The Global Jihad Movement is the premier threat to Western civilization of the 21st century. Like President Ronald Reagan facing Soviet totalitarianism a generation ago, the next American president must demonstrate a strong commitment to our security before this existential threat to America.
Fifty-five years ago, Ronald Reagan first summoned the nation to recognize that we faced an historic threat to our values, our liberties, and our Republic. He warned: “Freedom is never more than one generation away from extinction….It must be fought for, protected and handed on [to our children] to do the same. Or we will spend our sunset years telling our children and our children’s children what it was like to live in the United States when men were free.”
Mr. Reagan understood his time’s threat to be Soviet communism. And in 1980, he ran for president on a platform of defeating that totalitarian menace — not containing it, not deterring it, but destroying it and the nation from which it sprang.
Reagan’s opponent in that race was the incumbent, President Jimmy Carter, who had spent the previous four years doing pretty much the opposite: accommodating and appeasing the Soviet Union, which only served to enhance its power and embolden its leaders. Carter was shocked when Moscow responded to, among other things, the myriad concessions he had made in the SALT II arms control deal by invading Afghanistan. His hapless response to the Iranian mullahs’ hostage-taking became a symbol of an America in retreat in a world that was palpably becoming ever more dangerous.

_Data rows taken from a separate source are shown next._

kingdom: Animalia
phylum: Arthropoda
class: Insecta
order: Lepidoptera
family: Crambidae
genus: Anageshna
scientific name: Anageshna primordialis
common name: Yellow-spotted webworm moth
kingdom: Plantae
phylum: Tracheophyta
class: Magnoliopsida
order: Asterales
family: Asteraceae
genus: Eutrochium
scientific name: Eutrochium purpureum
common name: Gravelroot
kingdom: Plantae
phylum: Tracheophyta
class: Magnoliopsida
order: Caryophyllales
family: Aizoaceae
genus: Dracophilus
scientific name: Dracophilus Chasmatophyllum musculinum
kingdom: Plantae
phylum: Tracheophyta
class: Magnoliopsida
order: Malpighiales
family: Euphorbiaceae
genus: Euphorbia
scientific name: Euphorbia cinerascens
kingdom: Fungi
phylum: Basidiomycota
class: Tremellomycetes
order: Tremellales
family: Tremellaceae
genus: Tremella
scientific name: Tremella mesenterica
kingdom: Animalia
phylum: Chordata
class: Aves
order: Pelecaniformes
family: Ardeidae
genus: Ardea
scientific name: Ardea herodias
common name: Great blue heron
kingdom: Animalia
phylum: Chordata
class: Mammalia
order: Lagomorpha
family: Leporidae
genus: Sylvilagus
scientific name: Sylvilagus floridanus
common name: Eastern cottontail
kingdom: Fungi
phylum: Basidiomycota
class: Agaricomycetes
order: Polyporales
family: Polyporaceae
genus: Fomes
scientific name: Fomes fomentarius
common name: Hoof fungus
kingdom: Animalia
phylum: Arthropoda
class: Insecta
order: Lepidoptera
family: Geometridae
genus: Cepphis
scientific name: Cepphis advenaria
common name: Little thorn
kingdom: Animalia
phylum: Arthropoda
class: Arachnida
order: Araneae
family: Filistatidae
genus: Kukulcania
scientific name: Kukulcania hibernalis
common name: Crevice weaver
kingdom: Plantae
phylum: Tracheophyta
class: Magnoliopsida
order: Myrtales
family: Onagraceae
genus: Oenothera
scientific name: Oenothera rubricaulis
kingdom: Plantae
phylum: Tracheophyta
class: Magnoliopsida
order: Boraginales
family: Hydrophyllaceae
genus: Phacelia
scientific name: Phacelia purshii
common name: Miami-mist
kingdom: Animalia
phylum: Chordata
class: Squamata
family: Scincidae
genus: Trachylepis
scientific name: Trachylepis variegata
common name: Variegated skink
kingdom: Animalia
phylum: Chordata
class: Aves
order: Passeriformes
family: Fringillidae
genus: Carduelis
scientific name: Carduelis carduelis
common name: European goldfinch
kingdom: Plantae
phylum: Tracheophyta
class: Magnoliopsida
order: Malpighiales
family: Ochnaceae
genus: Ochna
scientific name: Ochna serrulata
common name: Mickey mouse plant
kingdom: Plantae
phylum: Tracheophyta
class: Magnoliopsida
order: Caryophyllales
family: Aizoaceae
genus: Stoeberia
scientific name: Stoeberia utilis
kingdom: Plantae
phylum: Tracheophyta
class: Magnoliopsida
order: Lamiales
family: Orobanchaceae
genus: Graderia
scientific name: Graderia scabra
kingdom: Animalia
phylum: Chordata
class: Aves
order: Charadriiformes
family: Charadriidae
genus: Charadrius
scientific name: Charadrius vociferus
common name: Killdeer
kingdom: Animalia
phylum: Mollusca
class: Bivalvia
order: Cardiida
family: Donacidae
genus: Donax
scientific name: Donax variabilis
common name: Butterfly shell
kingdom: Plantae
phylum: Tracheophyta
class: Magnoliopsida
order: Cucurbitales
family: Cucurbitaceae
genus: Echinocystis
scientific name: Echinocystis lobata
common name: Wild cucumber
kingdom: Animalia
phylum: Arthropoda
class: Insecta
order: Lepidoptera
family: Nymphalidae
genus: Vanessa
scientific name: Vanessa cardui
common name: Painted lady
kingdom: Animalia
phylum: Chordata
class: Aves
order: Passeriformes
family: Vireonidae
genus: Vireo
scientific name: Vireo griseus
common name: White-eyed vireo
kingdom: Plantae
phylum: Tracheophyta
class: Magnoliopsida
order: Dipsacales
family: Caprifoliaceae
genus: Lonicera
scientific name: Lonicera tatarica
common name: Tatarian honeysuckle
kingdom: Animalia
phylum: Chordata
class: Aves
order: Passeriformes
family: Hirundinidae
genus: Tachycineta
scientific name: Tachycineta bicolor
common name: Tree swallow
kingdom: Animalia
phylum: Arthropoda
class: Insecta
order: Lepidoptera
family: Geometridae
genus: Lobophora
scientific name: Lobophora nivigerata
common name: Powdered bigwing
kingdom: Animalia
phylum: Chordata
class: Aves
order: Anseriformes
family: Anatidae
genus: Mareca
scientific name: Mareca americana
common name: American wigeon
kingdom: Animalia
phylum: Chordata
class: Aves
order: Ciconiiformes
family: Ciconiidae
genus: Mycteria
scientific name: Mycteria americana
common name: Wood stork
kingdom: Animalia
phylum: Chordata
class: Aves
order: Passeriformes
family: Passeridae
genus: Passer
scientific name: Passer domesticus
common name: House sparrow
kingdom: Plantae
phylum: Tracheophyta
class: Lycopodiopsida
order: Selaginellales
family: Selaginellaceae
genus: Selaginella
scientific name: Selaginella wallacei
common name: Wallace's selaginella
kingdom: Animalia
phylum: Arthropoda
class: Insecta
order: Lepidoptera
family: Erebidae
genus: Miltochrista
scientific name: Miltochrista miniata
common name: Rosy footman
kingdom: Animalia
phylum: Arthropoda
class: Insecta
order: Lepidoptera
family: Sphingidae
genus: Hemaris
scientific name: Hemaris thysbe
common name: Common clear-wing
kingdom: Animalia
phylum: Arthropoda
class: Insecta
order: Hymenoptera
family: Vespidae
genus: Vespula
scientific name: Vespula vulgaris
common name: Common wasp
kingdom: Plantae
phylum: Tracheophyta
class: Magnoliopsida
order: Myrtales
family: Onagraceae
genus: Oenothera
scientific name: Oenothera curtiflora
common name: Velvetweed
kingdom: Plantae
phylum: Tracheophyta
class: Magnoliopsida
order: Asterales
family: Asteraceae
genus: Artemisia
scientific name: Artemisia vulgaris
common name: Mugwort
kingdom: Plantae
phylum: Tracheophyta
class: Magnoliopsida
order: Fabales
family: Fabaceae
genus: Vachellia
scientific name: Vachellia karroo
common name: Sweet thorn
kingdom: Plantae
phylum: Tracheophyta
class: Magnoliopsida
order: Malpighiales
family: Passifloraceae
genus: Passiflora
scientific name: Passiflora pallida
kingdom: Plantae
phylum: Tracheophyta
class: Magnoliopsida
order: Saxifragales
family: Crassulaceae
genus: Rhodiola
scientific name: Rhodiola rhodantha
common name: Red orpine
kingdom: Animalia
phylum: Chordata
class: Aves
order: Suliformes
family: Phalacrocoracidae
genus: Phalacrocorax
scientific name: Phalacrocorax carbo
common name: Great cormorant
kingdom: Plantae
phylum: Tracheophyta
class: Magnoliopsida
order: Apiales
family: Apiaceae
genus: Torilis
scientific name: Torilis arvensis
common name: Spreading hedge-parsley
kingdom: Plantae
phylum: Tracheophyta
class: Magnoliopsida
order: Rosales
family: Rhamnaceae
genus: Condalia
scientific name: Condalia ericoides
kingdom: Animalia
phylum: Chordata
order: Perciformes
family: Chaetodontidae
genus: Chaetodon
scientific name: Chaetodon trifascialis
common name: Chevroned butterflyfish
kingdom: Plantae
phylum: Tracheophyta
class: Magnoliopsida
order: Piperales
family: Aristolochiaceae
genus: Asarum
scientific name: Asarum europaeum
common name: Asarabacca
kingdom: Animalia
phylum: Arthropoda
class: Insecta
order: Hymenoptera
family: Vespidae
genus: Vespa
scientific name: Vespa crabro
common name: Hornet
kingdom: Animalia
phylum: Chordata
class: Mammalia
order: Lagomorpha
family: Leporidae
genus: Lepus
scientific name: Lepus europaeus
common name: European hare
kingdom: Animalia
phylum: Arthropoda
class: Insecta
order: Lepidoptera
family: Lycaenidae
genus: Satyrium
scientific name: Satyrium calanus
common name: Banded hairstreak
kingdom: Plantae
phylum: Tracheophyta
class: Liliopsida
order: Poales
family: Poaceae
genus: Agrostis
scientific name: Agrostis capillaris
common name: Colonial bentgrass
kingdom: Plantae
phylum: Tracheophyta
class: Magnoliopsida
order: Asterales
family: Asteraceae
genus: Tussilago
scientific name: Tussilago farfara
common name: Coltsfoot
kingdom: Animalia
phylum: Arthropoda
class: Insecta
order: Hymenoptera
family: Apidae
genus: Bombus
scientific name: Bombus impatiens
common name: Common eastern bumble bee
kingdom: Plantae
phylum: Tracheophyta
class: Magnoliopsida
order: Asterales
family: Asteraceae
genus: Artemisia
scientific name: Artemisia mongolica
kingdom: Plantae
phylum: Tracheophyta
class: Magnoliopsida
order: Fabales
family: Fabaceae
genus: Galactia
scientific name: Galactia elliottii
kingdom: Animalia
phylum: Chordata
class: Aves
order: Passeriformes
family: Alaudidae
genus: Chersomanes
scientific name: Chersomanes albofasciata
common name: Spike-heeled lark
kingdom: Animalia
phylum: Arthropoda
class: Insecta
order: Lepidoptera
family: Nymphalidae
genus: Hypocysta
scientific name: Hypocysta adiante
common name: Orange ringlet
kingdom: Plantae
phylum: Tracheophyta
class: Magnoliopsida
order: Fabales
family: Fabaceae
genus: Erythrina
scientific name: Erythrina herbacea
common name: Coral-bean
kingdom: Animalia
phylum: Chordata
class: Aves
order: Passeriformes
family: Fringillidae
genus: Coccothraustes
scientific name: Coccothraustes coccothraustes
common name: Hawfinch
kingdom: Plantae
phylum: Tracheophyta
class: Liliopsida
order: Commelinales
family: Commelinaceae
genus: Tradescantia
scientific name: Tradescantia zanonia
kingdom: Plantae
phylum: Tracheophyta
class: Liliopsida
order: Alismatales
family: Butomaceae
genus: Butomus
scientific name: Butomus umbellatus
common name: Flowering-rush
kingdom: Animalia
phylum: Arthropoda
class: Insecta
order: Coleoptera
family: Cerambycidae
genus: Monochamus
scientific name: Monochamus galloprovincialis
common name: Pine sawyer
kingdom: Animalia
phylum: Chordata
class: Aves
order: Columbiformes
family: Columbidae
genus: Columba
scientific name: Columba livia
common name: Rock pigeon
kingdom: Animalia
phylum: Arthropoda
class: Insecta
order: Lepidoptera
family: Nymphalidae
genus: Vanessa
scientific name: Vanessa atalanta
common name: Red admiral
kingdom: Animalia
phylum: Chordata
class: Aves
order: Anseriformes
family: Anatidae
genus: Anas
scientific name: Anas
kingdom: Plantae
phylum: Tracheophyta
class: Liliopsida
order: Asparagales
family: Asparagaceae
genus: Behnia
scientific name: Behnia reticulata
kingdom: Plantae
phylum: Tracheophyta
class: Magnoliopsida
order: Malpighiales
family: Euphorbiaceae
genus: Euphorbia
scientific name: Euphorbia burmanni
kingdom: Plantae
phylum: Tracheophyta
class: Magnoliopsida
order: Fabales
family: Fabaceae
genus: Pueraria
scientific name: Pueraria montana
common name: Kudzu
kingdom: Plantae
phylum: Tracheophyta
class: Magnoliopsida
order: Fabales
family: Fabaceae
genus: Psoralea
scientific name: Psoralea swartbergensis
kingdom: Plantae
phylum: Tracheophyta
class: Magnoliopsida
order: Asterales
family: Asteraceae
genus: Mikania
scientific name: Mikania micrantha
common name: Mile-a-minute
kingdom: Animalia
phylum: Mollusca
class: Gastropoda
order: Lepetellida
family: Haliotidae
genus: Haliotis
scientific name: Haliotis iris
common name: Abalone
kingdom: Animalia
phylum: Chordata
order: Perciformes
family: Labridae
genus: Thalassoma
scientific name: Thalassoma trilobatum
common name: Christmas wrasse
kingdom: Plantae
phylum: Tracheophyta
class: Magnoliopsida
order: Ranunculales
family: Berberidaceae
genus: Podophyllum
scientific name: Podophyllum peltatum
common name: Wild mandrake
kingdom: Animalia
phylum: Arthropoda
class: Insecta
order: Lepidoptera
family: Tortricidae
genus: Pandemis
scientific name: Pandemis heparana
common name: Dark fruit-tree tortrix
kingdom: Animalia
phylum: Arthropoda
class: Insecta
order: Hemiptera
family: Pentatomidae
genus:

The American electorate was offered a stark choice. They not only elected President Reagan, they gave him a mandate for victory in the Cold War.
This year, the voters seem likely to have an opportunity to make a similarly profound decision. Both of the front-running Republican candidates are describing Islamic supremacism as an existential threat.
To give credit where it is due, Donald Trump put his finger on the problem that is troubling so many Americans, but that is all he has done. Naming the enemy is an important first step, but you have to figure out how to prosecute the fight.
Sen. Ted Cruz has done so by addressing the imperative of countering both the threat posed by what he calls “radical Islamic terrorism” and the fact that the Muslim Brotherhood also must be designated a terrorist enemy, given its pursuit of a stealthy, subversive form of jihad. He has further sharpened the contrast with the likely Democratic nominee, former Secretary of State Hillary Clinton — a woman who, like Jimmy Carter, sought to embrace and empower our enemies, in this case the Brotherhood – by enlisting as national security advisors vocal critics of that practice, including me.
President Obama’s bequest to his successor will be a global jihad movement that, like Soviet communism under Carter, is on the march. From the continent of Africa to Syria, Iraq, Iran and Afghanistan, to nations of the Far East and our own hemisphere, we are witnessing the surge of violent terrorism, conquest and genocide against Christians and other minorities. In addition, what amounts to a Muslim invasion, or hijra, is taking place across Europe. And here in the United States, known Muslim Brotherhood front groups are allowed to dictate policy and undermine our security.
Ignoring these facts, or slandering those of us who speak out about them, will earn the kind of repudiation by the voters that Jimmy Carter received a generation ago. Sensible and effective policies in response to the global jihad movement must be the alternative offered this fall, not more of the same. And a new President forthrightly advancing such policies will once again receive the needed mandate to secure freedom for this generation.
Frank J. Gaffney, Jr. is the founder and president of the Center for Security Policy and serves as national security advisor to Sen. Ted Cruz.